Track diagnostics per document:

const workspaceResults = new Map<string, { resultId: string; items: Diagnostic[] }>();

connection.languages.diagnostics.onWorkspace(async (params, token) => {
  const items: WorkspaceDocumentDiagnosticReport[] = [];
  for (const doc of server.documents.all()) {
    if (token.isCancellationRequested) break;

    const cached = workspaceResults.get(doc.uri);
    const previousResultId = params.previousResultIds?.find((p) => p.uri === doc.uri)?.value;

    if (cached && cached.resultId === previousResultId && !doc.versionChangedSince(cached.resultId)) {
      items.push({
        uri: doc.uri,
        kind: 'unchanged',
        version: doc.version ?? null,
        resultId: cached.resultId,
      });
      continue;
    }

    const diagnostics = await collectDiagnostics(doc);
    const resultId = crypto.randomUUID();
    workspaceResults.set(doc.uri, { resultId, items: diagnostics });
    items.push({
      uri: doc.uri,
      kind: 'full',
      version: doc.version ?? null,
      items: diagnostics,
      resultId,
    });
  }
  return { items };
});
  • Pros: Clients skip reprocessing unchanged documents; faster on subsequent runs.
  • Cons: Requires caching resultId + diagnostics and invalidating cache when files change.

When to Invalidate

  1. Document opened/changed remove cached entry and recompute on next workspace request.
  2. Configuration change (e.g., schema update) bump all resultIds to ensure clients refresh.
  3. Project reload clear cache entirely.

Progress & Partial Results

The protocol supports work-done progress and partial results. To implement:

connection.languages.diagnostics.onWorkspace(async (params, token, _workDone, resultProgress) => {
  for (const doc of server.documents.all()) {
    if (token.isCancellationRequested) break;
    const report = ...buildReport(doc)...;
    resultProgress?.report({ items: [report] });
  }
  return { items: [] }; // or final aggregated array
});

Use partial results for very large workspaces so clients receive incremental updates instead of waiting for completion.

Volar Built-in Behavior

@volar/language-server already implements workspace diagnostics for TypeScript-based projects when workspaceDiagnostics capability is enabled.
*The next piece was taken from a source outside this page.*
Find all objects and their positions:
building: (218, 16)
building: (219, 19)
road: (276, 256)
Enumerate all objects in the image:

If you use createTypeScriptProject, you get:

  • Automatic resultId management.
  • Honor for previousResultIds.
  • Partial result streaming.

However, if you build custom projects (e.g., JSON/YAML server) you need to implement the handler yourself, as shown above.

Best Practices

  1. Version numbers include the documents version (or null if unknown). Helps clients detect stale reports.
  2. Respect cancellation workspace diagnostics can be expensive; break when the token is canceled.
  3. Throttle frequency only run workspace diagnostics on explicit requests or when the user triggers a “Refresh” command. Avoid running them on every change by default.
  4. Surface progress pair workspace diagnostics with a work-done progress notification so users see progress for large workspaces.
  5. Log durations record how long workspace diagnostics take; emit telemetry (workspaceDiagnostics.run) to spot regressions.
  6. Tie into CLI reuse the same diagnostics pipeline for CLI tools (volar check) to ensure consistent results.
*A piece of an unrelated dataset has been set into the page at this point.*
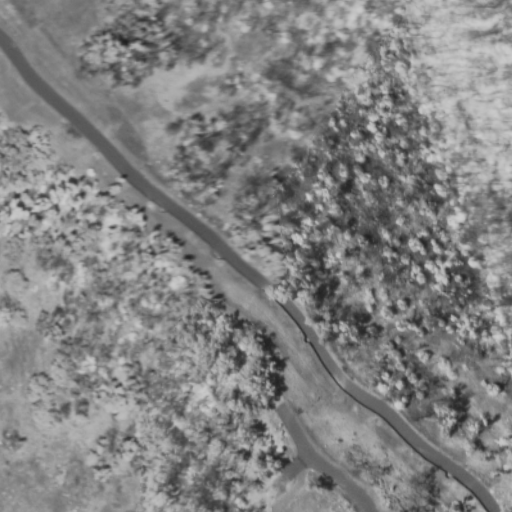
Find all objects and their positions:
road: (337, 477)
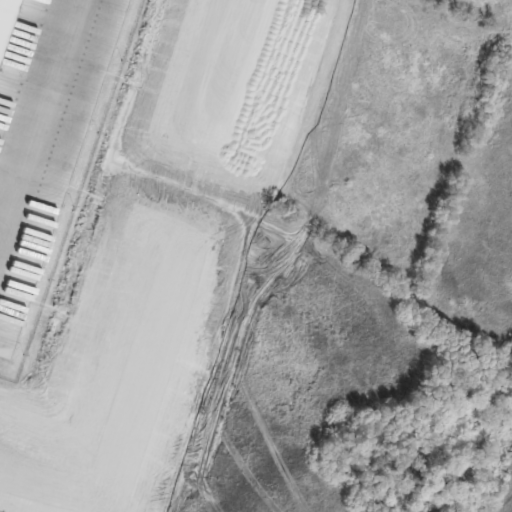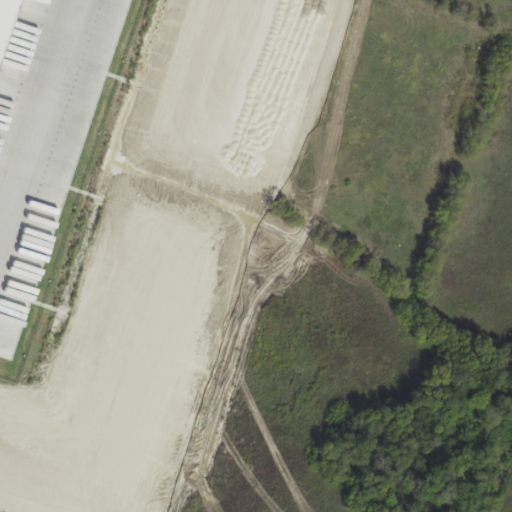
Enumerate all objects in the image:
road: (38, 114)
Debugging Workspace Diagnostics

  • Enable protocol tracing (VOLAR_TRACE=protocol) and watch workspace/diagnostic traffic.
  • Verify resultId usage: when the client provides previous IDs, ensure you respond with kind: 'unchanged' if nothing changed.
  • Check that collectDiagnostics returns the same results as textDocument/publishDiagnostics; any divergence indicates a caching or mapping issue.

By understanding the workspace diagnostics protocol and building on Volars primitives, you can provide lightning-fast, up-to-date diagnostic summaries for any workspace size, both in editors and in automated tooling.